• _TEXT UNDER STUDY_:
********************

The French Revolution initially received some support in Nantes, a bourgeois city rooted in private enterprise. On 18 July 1789, locals seized the Castle of the Dukes of Brittany in an imitation of the storming of the Bastille. Rural western France, Catholic and conservative, strongly opposed the abolition of the monarchy and the submission of the clergy. A rebellion in the neighbouring Vendée began in 1793, quickly spreading to surrounding regions.

Nantes was an important Republican garrison on the Loire en route to England. On 29 June 1793, 30,000 Royalist troops from Vendée attacked the city on their way to Normandy (where they hoped to receive British support). Twelve thousand Republican soldiers resisted and the Battle of Nantes resulted in the death of Royalist leader Jacques Cathelineau. Three years later another Royalist leader, François de Charette, was executed in Nantes.

********************

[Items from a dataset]
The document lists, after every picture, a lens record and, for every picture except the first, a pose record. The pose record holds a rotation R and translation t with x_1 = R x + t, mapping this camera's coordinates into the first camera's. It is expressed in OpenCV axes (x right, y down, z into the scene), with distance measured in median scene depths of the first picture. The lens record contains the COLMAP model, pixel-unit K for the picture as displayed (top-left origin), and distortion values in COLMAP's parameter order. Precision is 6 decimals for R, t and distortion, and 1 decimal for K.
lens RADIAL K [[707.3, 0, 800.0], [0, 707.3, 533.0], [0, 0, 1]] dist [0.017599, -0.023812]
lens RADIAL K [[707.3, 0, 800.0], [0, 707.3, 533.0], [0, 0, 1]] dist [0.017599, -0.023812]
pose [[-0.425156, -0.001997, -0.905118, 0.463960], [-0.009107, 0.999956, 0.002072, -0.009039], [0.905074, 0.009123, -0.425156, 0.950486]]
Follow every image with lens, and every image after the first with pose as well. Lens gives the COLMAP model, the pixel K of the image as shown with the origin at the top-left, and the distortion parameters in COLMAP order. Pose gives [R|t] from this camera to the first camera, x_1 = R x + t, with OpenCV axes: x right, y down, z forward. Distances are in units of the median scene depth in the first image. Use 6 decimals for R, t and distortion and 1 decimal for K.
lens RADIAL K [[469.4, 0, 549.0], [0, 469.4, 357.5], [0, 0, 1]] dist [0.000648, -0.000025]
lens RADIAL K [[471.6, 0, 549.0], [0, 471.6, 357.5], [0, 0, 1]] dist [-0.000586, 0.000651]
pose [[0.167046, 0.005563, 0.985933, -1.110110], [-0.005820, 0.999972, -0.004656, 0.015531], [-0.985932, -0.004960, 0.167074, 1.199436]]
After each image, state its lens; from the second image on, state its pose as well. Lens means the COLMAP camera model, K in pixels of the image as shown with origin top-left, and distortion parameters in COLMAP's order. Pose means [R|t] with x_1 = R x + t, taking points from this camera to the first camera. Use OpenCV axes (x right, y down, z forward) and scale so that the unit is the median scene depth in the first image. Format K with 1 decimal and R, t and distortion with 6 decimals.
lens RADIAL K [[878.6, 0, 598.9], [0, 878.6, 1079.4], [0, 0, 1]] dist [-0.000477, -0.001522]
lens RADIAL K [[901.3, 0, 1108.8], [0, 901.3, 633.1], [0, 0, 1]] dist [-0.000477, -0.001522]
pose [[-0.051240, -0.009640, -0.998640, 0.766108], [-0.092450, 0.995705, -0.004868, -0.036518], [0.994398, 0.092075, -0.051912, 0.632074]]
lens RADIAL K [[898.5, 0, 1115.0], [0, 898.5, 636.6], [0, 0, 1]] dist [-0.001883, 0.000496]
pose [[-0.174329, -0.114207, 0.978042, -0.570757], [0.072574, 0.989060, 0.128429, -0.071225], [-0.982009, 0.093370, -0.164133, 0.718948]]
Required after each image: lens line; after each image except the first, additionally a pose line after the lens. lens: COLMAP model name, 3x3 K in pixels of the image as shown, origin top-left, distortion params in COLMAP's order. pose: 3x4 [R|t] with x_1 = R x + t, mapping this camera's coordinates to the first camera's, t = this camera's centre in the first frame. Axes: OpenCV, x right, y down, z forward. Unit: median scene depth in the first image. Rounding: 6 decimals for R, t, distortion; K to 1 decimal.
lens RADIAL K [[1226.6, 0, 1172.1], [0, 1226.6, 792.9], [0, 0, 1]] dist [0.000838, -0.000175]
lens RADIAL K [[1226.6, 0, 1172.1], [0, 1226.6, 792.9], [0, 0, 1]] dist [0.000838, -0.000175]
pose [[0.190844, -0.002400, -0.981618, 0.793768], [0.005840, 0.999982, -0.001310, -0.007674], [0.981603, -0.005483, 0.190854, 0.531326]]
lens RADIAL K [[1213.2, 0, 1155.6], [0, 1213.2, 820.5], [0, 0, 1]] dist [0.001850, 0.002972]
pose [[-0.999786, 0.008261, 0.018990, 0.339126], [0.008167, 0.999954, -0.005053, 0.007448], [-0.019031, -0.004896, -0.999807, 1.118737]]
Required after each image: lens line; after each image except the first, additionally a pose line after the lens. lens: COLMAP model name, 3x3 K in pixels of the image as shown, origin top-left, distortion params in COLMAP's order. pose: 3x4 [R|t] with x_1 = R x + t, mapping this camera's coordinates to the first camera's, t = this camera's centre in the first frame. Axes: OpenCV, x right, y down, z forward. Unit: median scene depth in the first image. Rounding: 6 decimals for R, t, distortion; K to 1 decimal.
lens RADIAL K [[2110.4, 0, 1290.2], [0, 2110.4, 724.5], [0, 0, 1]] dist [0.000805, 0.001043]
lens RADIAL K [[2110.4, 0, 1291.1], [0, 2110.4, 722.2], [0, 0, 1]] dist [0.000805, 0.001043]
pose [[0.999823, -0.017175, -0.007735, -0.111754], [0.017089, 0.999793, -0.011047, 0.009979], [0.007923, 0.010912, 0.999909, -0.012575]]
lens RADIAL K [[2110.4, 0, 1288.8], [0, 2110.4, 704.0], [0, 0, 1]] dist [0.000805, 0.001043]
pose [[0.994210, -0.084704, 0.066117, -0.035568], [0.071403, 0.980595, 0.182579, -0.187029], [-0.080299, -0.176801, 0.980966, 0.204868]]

********************

• _ACTIONS TO TAKE_:
(1) In the text on Nantes during the French Revolution, condense the paragraph beginning "Nantes was an important Republican garrison" into a short bulleted list that keeps its main facts.
(2) Continue the text on Nantes during the French Revolution, starting after its final sentence.

• _LIST OF ANSWERS_:
(1)
- Nantes was a key Republican garrison on the Loire, on the route to England.
- On 29 June 1793, 30,000 Royalist troops from Vendée attacked the city while heading for Normandy, where they hoped for British support.
- Twelve thousand Republican soldiers held the city, and Royalist leader Jacques Cathelineau died in the Battle of Nantes.
- Three years later, Royalist leader François de Charette was executed in Nantes.

(2)
After the Battle of Nantes, the National Convention (which had founded the First French Republic) decided to purge the city of its anti-revolutionary elements. Nantes was seen by the convention as a corrupt merchant city; the local elite was less supportive of the French Revolution, since its growing centralisation reduced their influence. From October 1793 to February 1794, deputy Jean-Baptiste Carrier presided over a revolutionary tribunal notorious for cruelty and ruthlessness. Between 12,000 and 13,000 people (including women and children) were arrested, and 8,000 to 11,000 died of typhus or were executed by the guillotine, shooting or drowning. The Drownings at Nantes were intended to kill large numbers of people simultaneously, and Carrier called the Loire "the national bathtub".

The French Revolution was disastrous for the local economy. The slave trade nearly disappeared because of the abolition of slavery and the independence of Saint-Domingue, and Napoleon's Continental Blockade decimated trade with other European countries. Nantes never fully recovered its 18th-century wealth; the port handled 43,242 tons of goods in 1807, down from 237,716 tons in 1790.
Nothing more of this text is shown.